追憶の彼方に

✩✩話し弾む


久しぶりに会った
一華と優里は、話が弾んでいた。

優里は、オーストラリアの往復で
結城課長と、なぜか、付き合いだしていた。

喧嘩もよくするが、以外にお似合いで
遅かれ、きっと結婚するだろうと
私は思っていた。

料理も食べて、
デザートを食べていると
波瑠と結城課長が入ってきた。
波瑠は、直ぐに
「一華、問題ない?」
「うん、大丈夫だよ。
波瑠、心配しすぎ。
結城課長、ご無沙汰してます。

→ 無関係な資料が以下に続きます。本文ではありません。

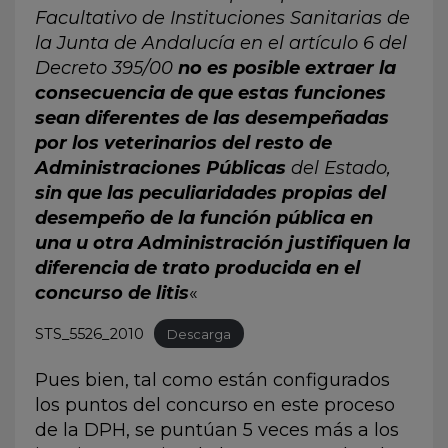
Facultativo de Instituciones Sanitarias de
la Junta de Andalucía en el artículo 6 del
Decreto
395/00
no es posible extraer la
consecuencia de que estas funciones
sean diferentes de las desempeñadas
por los veterinarios del resto de
Administraciones Públicas
del Estado,
sin que las peculiaridades propias del
desempeño de la función pública en
una u otra Administración justifiquen la
diferencia de trato producida en el
concurso de litis
«
STS_5526_2010
Descarga
Pues bien, tal como están configurados
los puntos del concurso en este proceso
de la DPH, se puntúan 5 veces más a los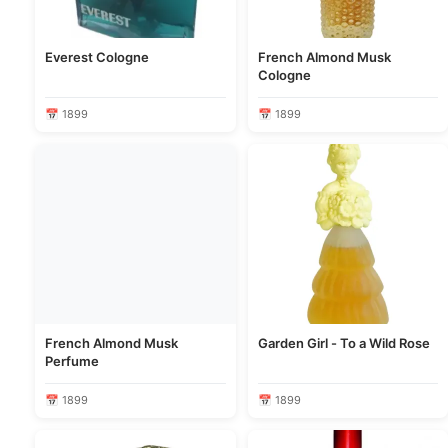
Everest Cologne
French Almond Musk
Cologne
📅 1899
📅 1899
French Almond Musk
Garden Girl - To a Wild Rose
Perfume
📅 1899
📅 1899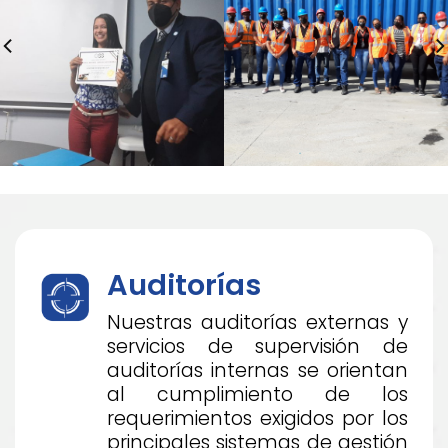
Auditorías
Nuestras auditorías externas y
servicios de supervisión de
auditorías internas se orientan
al cumplimiento de los
requerimientos exigidos por los
principales sistemas de gestión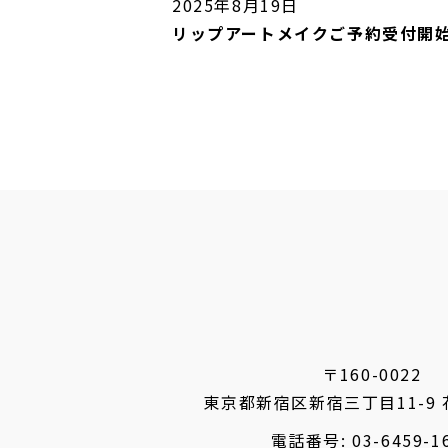
2025年8月19日
リップアートメイクご予約受付開始
投
稿
の
ペ
ー
ジ
送
〒160-0022
東京都新宿区新宿三丁目11-9
り
電話番号:
03-6459-1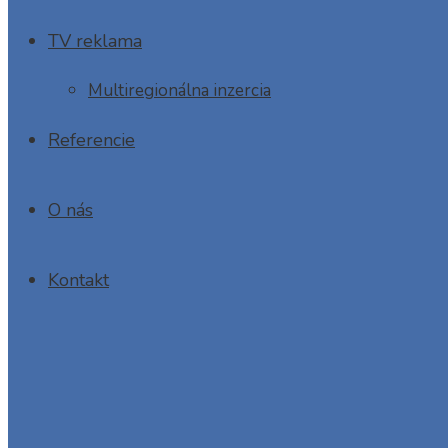
TV reklama
Multiregionálna inzercia
Referencie
O nás
Kontakt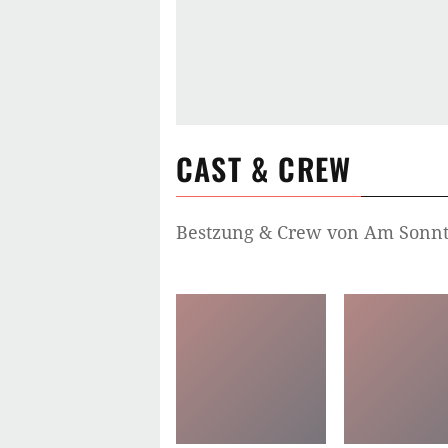
CAST & CREW
Bestzung & Crew von
Am Sonnta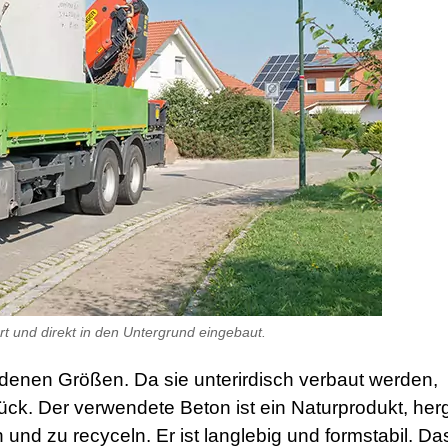
rt und direkt in den Untergrund eingebaut.
edenen Größen. Da sie unterirdisch verbaut werden,
k. Der verwendete Beton ist ein Naturprodukt, herg
 und zu recyceln. Er ist langlebig und formstabil. Da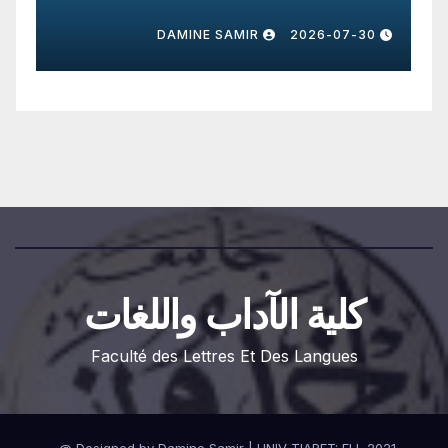
0
DAMINE SAMIR
2026-07-30
كلية الآداب واللغات
Faculté des Lettres Et Des Langues
.
Designed by Damine Samir
|
UNIV TIARET: FLL 2021 @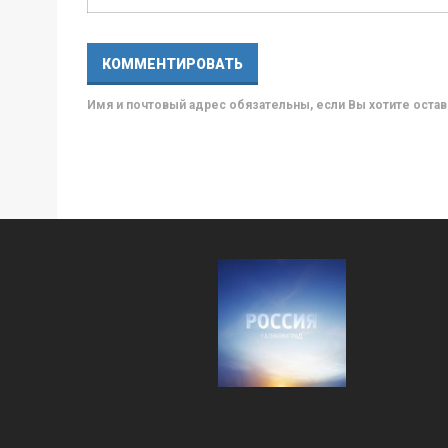
Имя и почтовый адрес обязательны, если Вы хотите ост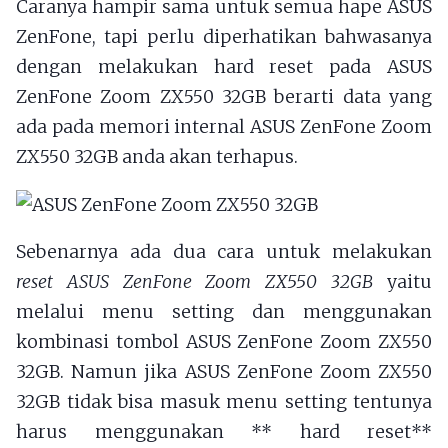
Caranya hampir sama untuk semua hape ASUS
ZenFone, tapi perlu diperhatikan bahwasanya
dengan melakukan hard reset pada ASUS
ZenFone Zoom ZX550 32GB berarti data yang
ada pada memori internal ASUS ZenFone Zoom
ZX550 32GB anda akan terhapus.
Sebenarnya ada dua cara untuk melakukan
reset ASUS ZenFone Zoom ZX550 32GB
yaitu
melalui menu setting dan menggunakan
kombinasi tombol ASUS ZenFone Zoom ZX550
32GB. Namun jika ASUS ZenFone Zoom ZX550
32GB tidak bisa masuk menu setting tentunya
harus menggunakan ** hard reset**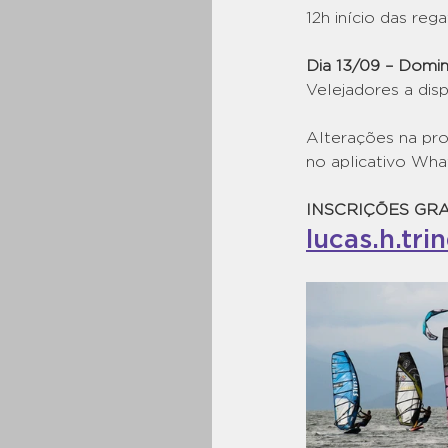
12h início das rega
Dia 13/09 – Domi
Velejadores a dis
Alterações na pro
no aplicativo Wha
INSCRIÇÕES GRA
lucas.h.tr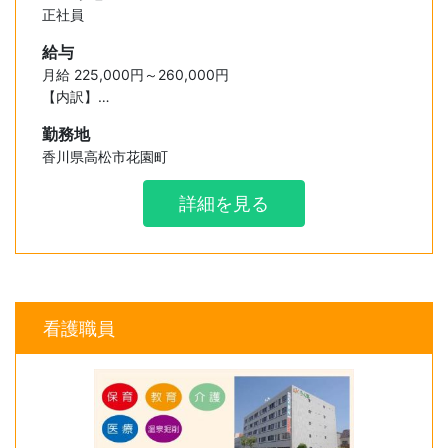
正社員
給与
月給 225,000円～260,000円
【内訳】
・基本給 160,000円～180,000円
勤務地
・資格手当 10,000円～ 10,000円
香川県高松市花園町
・業務手当 25,000円～ 30,000円
・特別手当 30,000円～ 40,000円
詳細を見る
※資格と実務経験に応じた賃金となります。
・夜勤手当 5,000円～/回
看護職員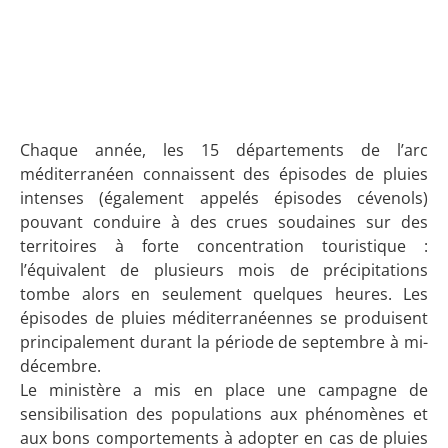
Chaque année, les 15 départements de l’arc
méditerranéen connaissent des épisodes de pluies
intenses (également appelés épisodes cévenols)
pouvant conduire à des crues soudaines sur des
territoires à forte concentration touristique :
l’équivalent de plusieurs mois de précipitations
tombe alors en seulement quelques heures. Les
épisodes de pluies méditerranéennes se produisent
principalement durant la période de septembre à mi-
décembre.
Le ministère a mis en place une campagne de
sensibilisation des populations aux phénomènes et
aux bons comportements à adopter en cas de pluies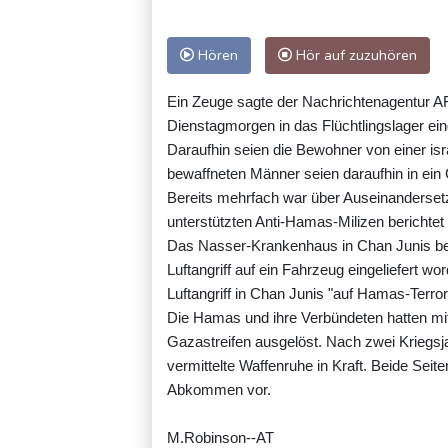
Hören
Hör auf zuzuhören
Ein Zeuge sagte der Nachrichtenagentur A
Dienstagmorgen in das Flüchtlingslager ei
Daraufhin seien die Bewohner von einer i
bewaffneten Männer seien daraufhin in ein G
Bereits mehrfach war über Auseinanderset
unterstützten Anti-Hamas-Milizen berichtet
Das Nasser-Krankenhaus in Chan Junis ber
Luftangriff auf ein Fahrzeug eingeliefert wo
Luftangriff in Chan Junis "auf Hamas-Terror
Die Hamas und ihre Verbündeten hatten mit
Gazastreifen ausgelöst. Nach zwei Kriegs
vermittelte Waffenruhe in Kraft. Beide Sei
Abkommen vor.
M.Robinson--AT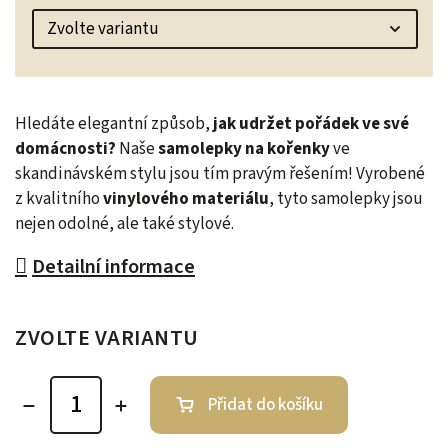
Hledáte elegantní způsob,
jak udržet pořádek ve své
domácnosti?
Naše
samolepky na kořenky
ve
skandinávském stylu jsou tím pravým řešením! Vyrobené
z kvalitního
vinylového materiálu
, tyto samolepky jsou
nejen odolné, ale také stylové.
Detailní informace
ZVOLTE VARIANTU
Přidat do košíku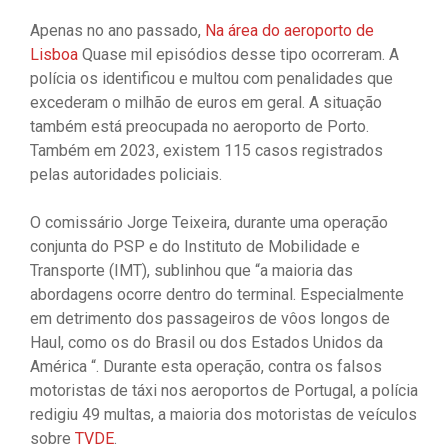
Apenas no ano passado,
Na área do aeroporto de
Lisboa
Quase mil episódios desse tipo ocorreram. A
polícia os identificou e multou com penalidades que
excederam o milhão de euros em geral. A situação
também está preocupada no aeroporto de Porto.
Também em 2023, existem 115 casos registrados
pelas autoridades policiais.
O comissário Jorge Teixeira, durante uma operação
conjunta do PSP e do Instituto de Mobilidade e
Transporte (IMT), sublinhou que “a maioria das
abordagens ocorre dentro do terminal. Especialmente
em detrimento dos passageiros de vôos longos de
Haul, como os do Brasil ou dos Estados Unidos da
América “. Durante esta operação, contra os falsos
motoristas de táxi nos aeroportos de Portugal, a polícia
redigiu 49 multas, a maioria dos motoristas de veículos
sobre
TVDE
.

」

「おっ、久しぶり、お腹大きくなって。
モデル業も、忙しそうじゃないか?」
結城課長が言っていると
優里が、
「波瑠さん。私、見えてます?」
と、あきれぎみに····いうと

「あぁ、すみません。
ちゃんと、見えてますよ。優里さん。
毎回、会社でお世話になってます。」
と、答える波瑠に
「どうだか?相変わらず、
   一華を溺愛してますね」
と、言うと

「優里、仕方ないよ。
菅野君は、一華しか、見えてないから。」
と、結城課長。

「あれれ、呼び捨てですか?結城課長。
優里を幸せにして下さいね。」
と、ニヤケながらいうと
「なっ‥‥‥一華。」
と、慌てる優里に
「わかってるよ。
  優里の事は、まかせとけ。」
と、言う結城課長に
「えっ‥‥‥葵?」
と、優里も呆然
「はいはい。
  波瑠も結城課長も座って。」
と、伝えて
「波瑠、食事は?結城課長は?」
と、訊ねると
波瑠も結城課長も、
家でゆっくりしたいから
帰ろうとなった。

結城課長が、支払いをしてくれたから
「ごちそうさまです。」
と、言っていると

波瑠は、私を立たせてくれて、
手を繋ぎながら、
片手はお腹を触っていた。

「一華、お腹はらない?」
「うん、大丈夫。
ねぇ波瑠、今日、何食べたい?」
と、買い物して帰ろうかなと
訊ねると
「一華が、作ってくれるものなら
なんでも、いいよ、
ただ、無理しないで。」
と、言うから
「うん、ありがとう。大丈夫だよ。
早く、見たいね。
波瑠と私のちびちゃん。」
と、お腹を見ていると
波瑠は、そっとお腹に触りながら
「待ち遠しいな。さあ、帰るよ。」
と、言う
「早くおいで、帰るよ。」
と、優里が、入口で騒いでいた。